当科の場合は、今のところ、セミオープンシステムが主流となっているが、分娩時に医師や助産師と初対面ではまずいと考えて、妊娠8週前後と妊娠28週前後、および妊娠34週以降の妊婦検診は当科で実施している。また、助産師外来も創設し、バースプランやフリースタイル分娩も取り入れた。

****** 読売新聞、2006年6月15日

大病院の分娩室を“開放”

 産科医不足の今、お産を大病院に集約する動きがあるが安全と妊婦の安心を両立できるとして注目を集めているのが、「オープンシステム」だ。

 大阪府池田市の主婦加藤真由美さん(35)は今年4月、このシステムで二男を出産した。妊婦健診は大阪府豊中市の開業医、千葉喜英さんのもとに通い、陣痛が始まると大阪厚生年金病院(大阪市)に入院。千葉さんは外来診療の合間を縫って何度も病院を訪れて加藤さんを励まし、最後は分娩(ぶんべん)室に入って赤ちゃんを取り上げた。

 長男(9)を国立病院で産んだ時の主治医が千葉さん。「その後開業した先生の医院は健診のみ。でも、健診からお産まで一貫して担当してもらい、安心できました」

 同システムは、病院の分娩設備や人員を地域の開業医に開放するもの。米国のシステムにならい、開業医は自分の医院で妊婦健診のみを行い、お産は病院に出向いて指揮を執る。

 欧米では、お産は設備と人員の整った大病院で行うのが一般的だが、日本ではお産の47%が、診療所(ベッド数19以下)で行われている。1990年代半ばに静岡県浜松市の病院が先駆的に同システムを導入し、2003年に厚生労働省の研究班も「安全なお産には同システムが望ましい」と提言した。昨年度から国のモデル事業も始まり、今年度は全国6病院が参加し、他の病院にも広がってきた。

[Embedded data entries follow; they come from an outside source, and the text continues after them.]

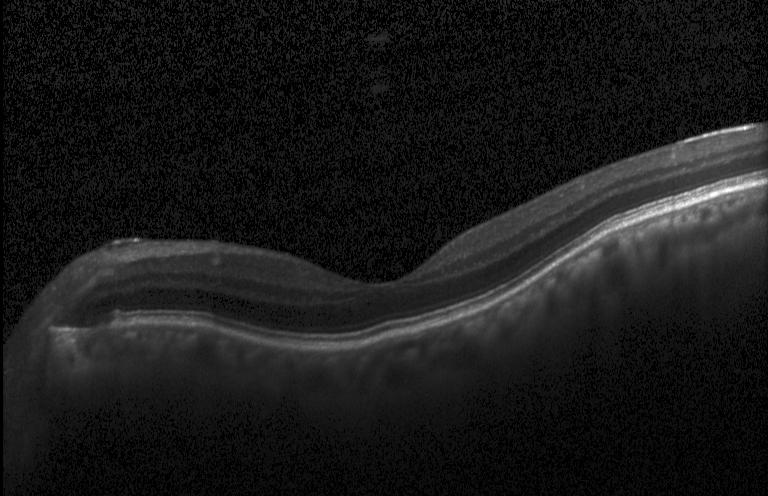 Impression: no choroidal neovascularization, diabetic macular edema, or drusen.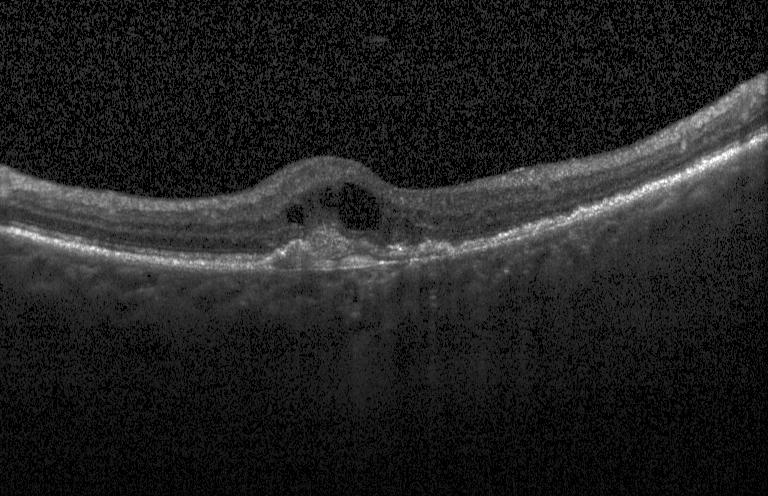 OCT B-scan showing a choroidal neovascular membrane.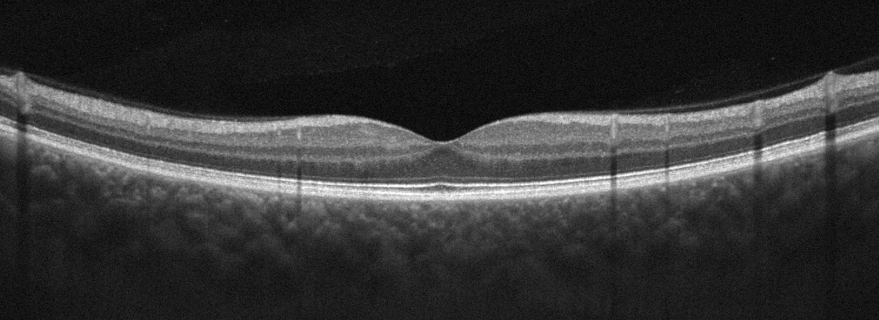 Optovue Avanti RTVue XR, macular scan, retinal OCT cross-section — Diagnosis: no AMD, DME, ERM, RAO, RVO, or VID.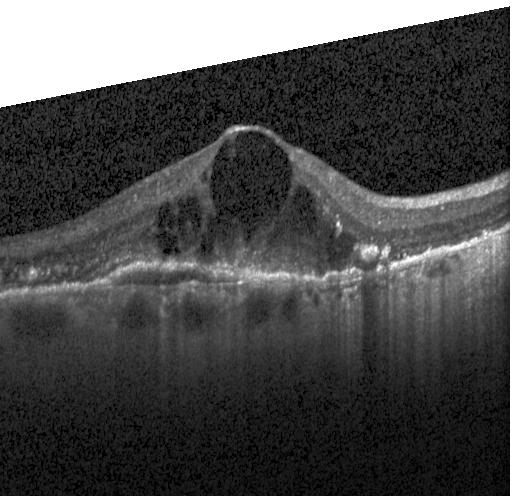

Horizontal scan through the fovea · OCT line scan · spectral-domain optical coherence tomography.
Impression: a choroidal neovascular membrane.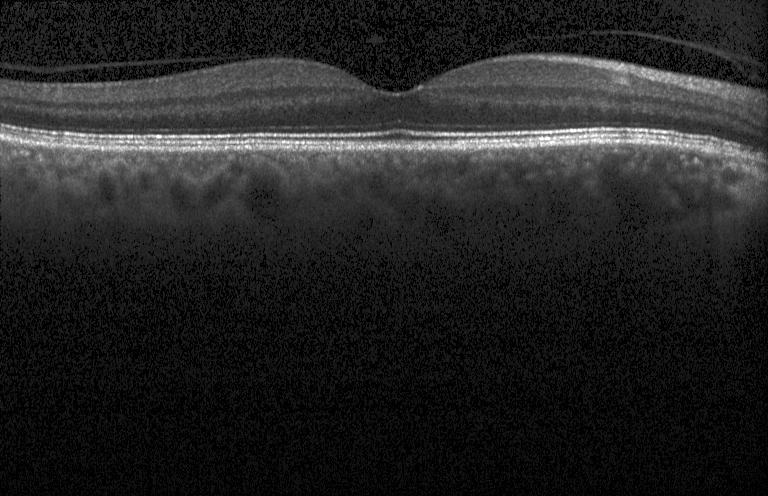 Retinal OCT cross-section; through the macula; Heidelberg Spectralis OCT system — Dx: neither choroidal neovascularization, diabetic macular edema, nor drusen.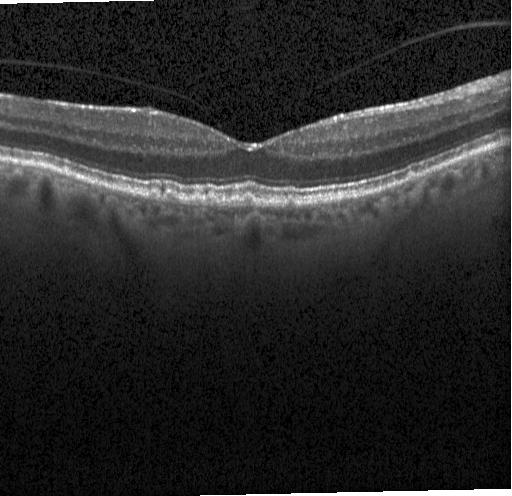

Spectral-domain optical coherence tomography; retinal OCT B-scan
Diagnosis: drusen.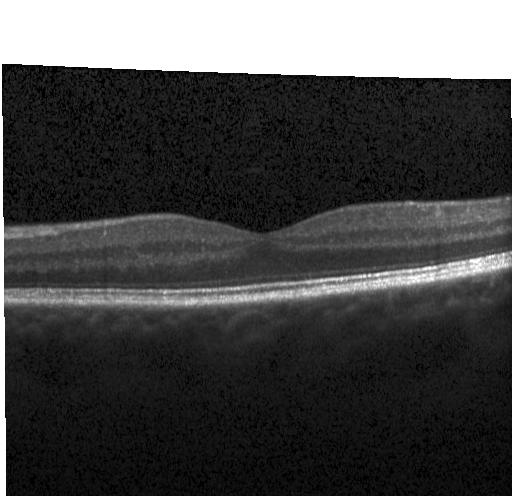 Retinal OCT B-scan · spectral-domain optical coherence tomography · Heidelberg Spectralis · macular scan. Macular OCT: neither choroidal neovascularization, diabetic macular edema, nor drusen.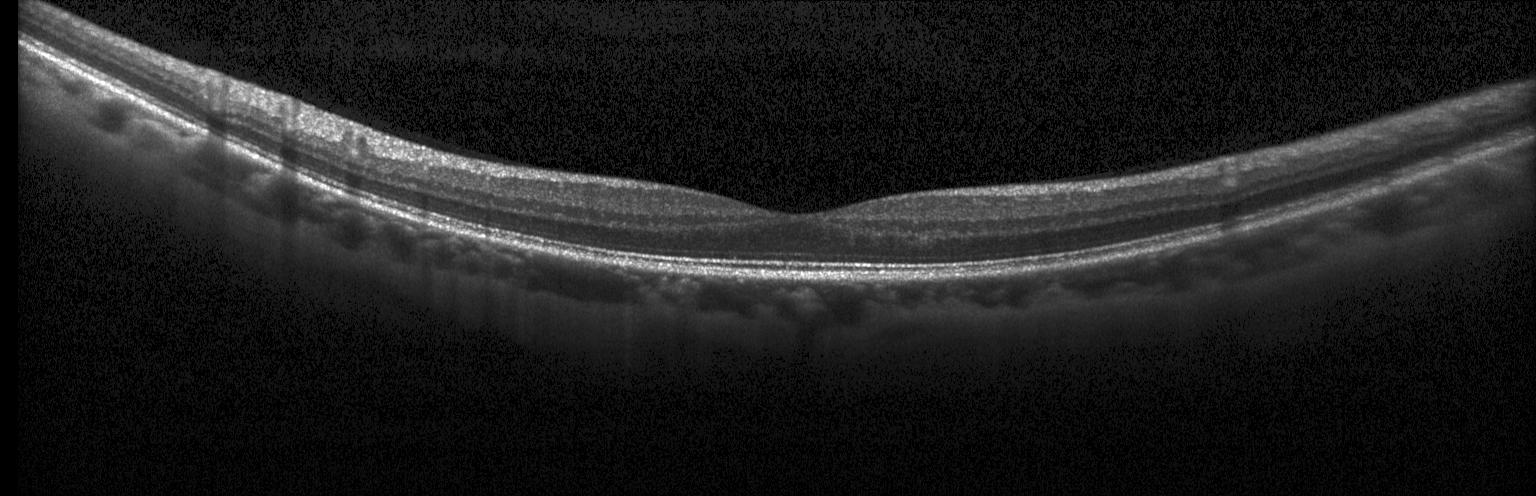
OCT line scan
Impression: neither CNV, DME, nor drusen.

 加藤さんが出産した大阪厚生年金病院も、一昨年4月に同システムを導入。産婦人科部長の高木哲さんは「地域医療を担う公的病院として、健診のみの開業医のお産を受け入れることにした」と話す。

 同病院は開業医だけでなく、地元の開業助産師とも提携した。すると、「ベテラン開業助産師の技術を目の当たりにして、私たちも自然なお産への意識が高まった」と、同病院の助産師西条洋美さん。自由な分娩姿勢や、妊婦に「どんなお産がしたいか」を書いてもらう「バースプラン」を取り入れた。